Retype only what runs from the first line of the records to the line with "та вірності. Одягати", inclusive, and no pictures.

[Records contained in a dataset]
┌────────

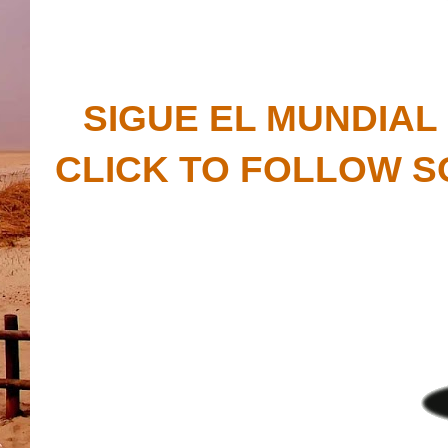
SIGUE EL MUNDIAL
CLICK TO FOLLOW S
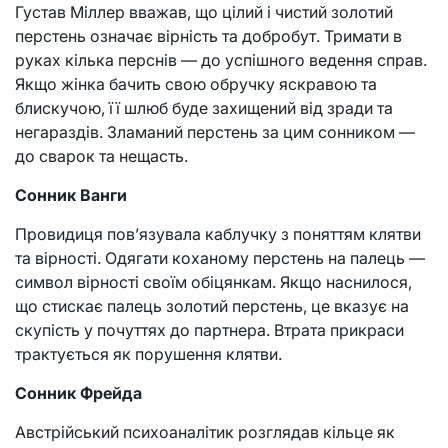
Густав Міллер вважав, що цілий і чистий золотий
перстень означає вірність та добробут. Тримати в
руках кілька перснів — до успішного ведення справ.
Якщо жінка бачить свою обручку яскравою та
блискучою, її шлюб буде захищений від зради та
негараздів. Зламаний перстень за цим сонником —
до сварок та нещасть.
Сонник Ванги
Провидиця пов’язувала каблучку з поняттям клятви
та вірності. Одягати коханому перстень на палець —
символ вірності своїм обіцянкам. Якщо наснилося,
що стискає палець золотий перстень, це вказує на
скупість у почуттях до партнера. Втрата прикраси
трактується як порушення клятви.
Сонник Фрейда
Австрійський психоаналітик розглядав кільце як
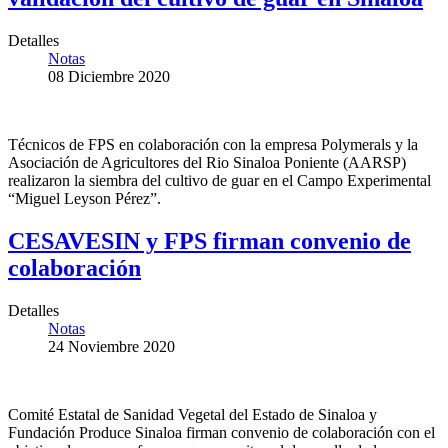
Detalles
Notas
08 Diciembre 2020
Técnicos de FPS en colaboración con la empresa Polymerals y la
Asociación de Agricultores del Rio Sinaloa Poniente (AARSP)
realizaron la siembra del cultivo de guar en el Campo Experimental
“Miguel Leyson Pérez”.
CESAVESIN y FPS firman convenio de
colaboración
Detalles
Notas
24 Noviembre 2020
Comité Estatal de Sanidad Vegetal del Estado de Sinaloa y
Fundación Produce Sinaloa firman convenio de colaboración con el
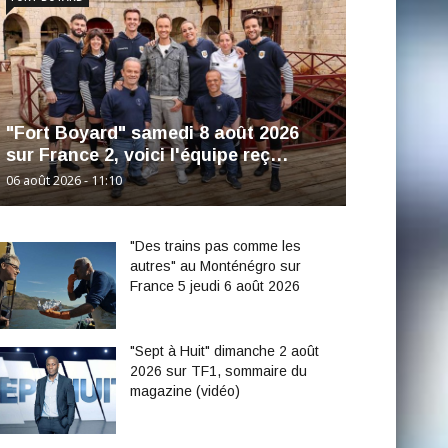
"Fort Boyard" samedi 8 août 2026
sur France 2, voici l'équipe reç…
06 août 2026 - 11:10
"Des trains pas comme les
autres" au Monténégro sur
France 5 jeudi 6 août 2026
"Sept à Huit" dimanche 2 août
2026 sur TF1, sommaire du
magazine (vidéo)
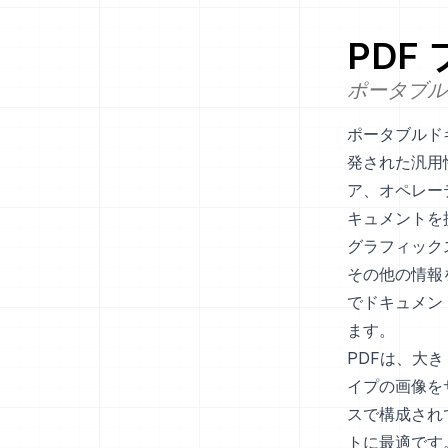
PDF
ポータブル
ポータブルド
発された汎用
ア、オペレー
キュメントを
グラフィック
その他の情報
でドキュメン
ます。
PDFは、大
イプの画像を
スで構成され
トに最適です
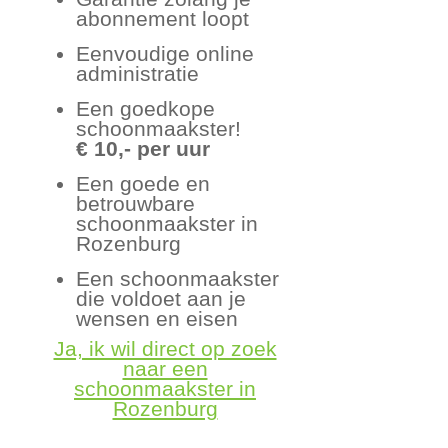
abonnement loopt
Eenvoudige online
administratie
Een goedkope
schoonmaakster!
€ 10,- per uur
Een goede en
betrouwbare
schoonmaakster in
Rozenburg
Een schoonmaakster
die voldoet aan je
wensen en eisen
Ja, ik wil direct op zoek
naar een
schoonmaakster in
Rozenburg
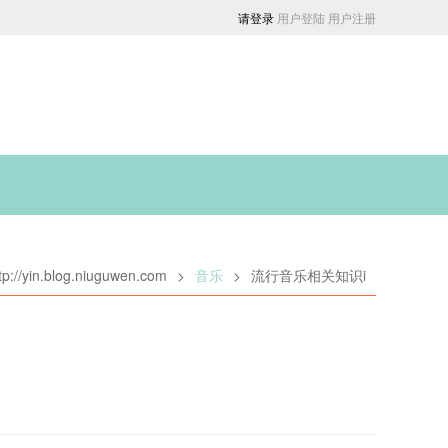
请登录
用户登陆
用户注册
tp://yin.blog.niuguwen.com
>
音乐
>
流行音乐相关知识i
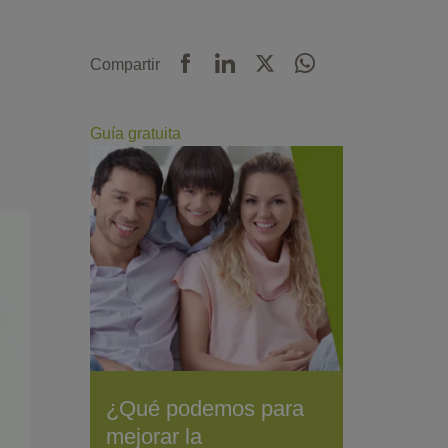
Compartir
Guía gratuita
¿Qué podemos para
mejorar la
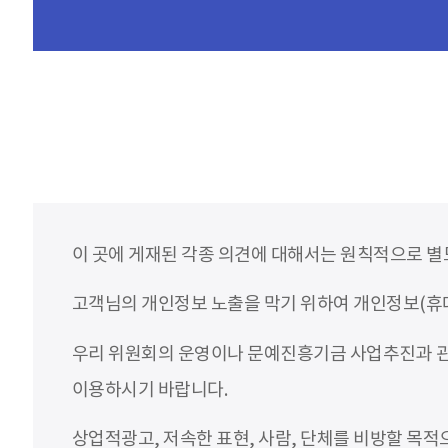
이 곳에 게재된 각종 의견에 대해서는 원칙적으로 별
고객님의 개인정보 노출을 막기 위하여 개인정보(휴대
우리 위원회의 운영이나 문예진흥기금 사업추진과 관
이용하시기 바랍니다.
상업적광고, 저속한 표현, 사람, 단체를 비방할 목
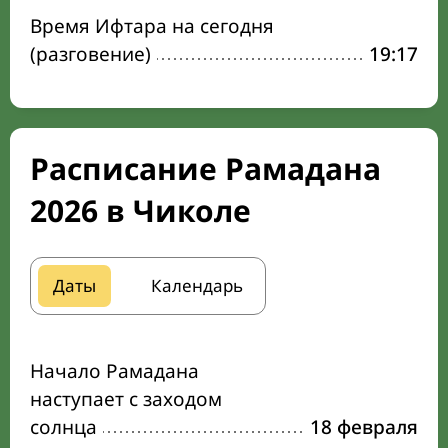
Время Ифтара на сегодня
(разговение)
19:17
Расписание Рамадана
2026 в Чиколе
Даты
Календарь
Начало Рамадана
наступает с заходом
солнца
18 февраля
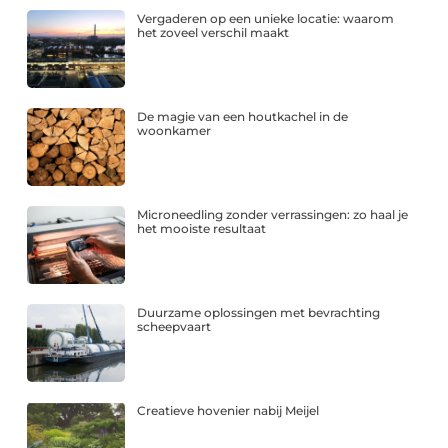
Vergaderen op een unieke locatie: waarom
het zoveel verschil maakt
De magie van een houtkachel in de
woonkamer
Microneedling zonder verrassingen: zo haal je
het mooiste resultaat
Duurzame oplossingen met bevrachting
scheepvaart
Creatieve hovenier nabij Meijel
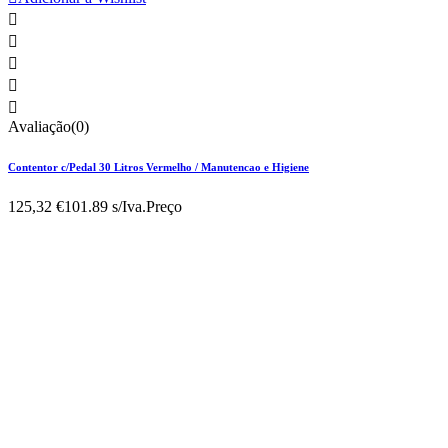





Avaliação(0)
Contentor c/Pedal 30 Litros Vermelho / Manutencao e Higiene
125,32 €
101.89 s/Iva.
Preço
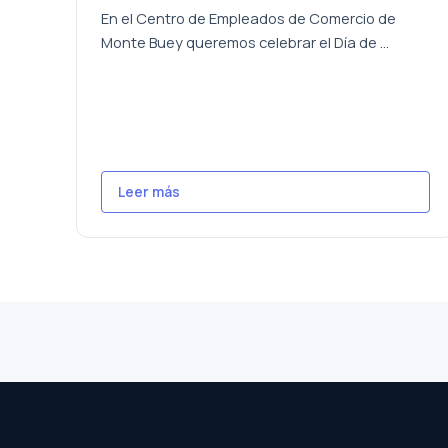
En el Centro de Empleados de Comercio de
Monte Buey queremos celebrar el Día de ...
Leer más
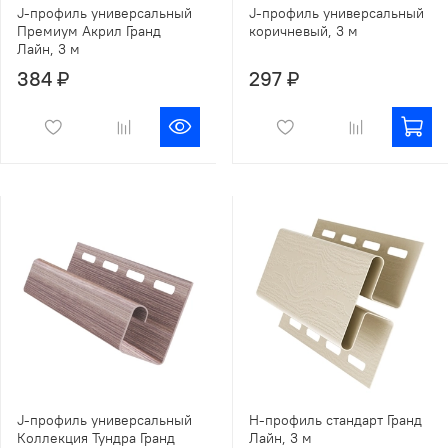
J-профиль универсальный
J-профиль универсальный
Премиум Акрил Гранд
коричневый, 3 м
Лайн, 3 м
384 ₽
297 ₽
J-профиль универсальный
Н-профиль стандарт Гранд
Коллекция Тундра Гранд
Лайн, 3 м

└────────

**Answer to this task:**
SIGUE EL MUNDIAL
CLICK TO FOLLOW S
Густав Міллер вважав, що цілий і чистий золотий
перстень означає вірність та добробут. Тримати в
руках кілька перснів — до успішного ведення справ.
Якщо жінка бачить свою обручку яскравою та
блискучою, її шлюб буде захищений від зради та
негараздів. Зламаний перстень за цим сонником —
до сварок та нещасть.
Сонник Ванги
Провидиця пов’язувала каблучку з поняттям клятви
та вірності. Одягати коханому перстень на палець —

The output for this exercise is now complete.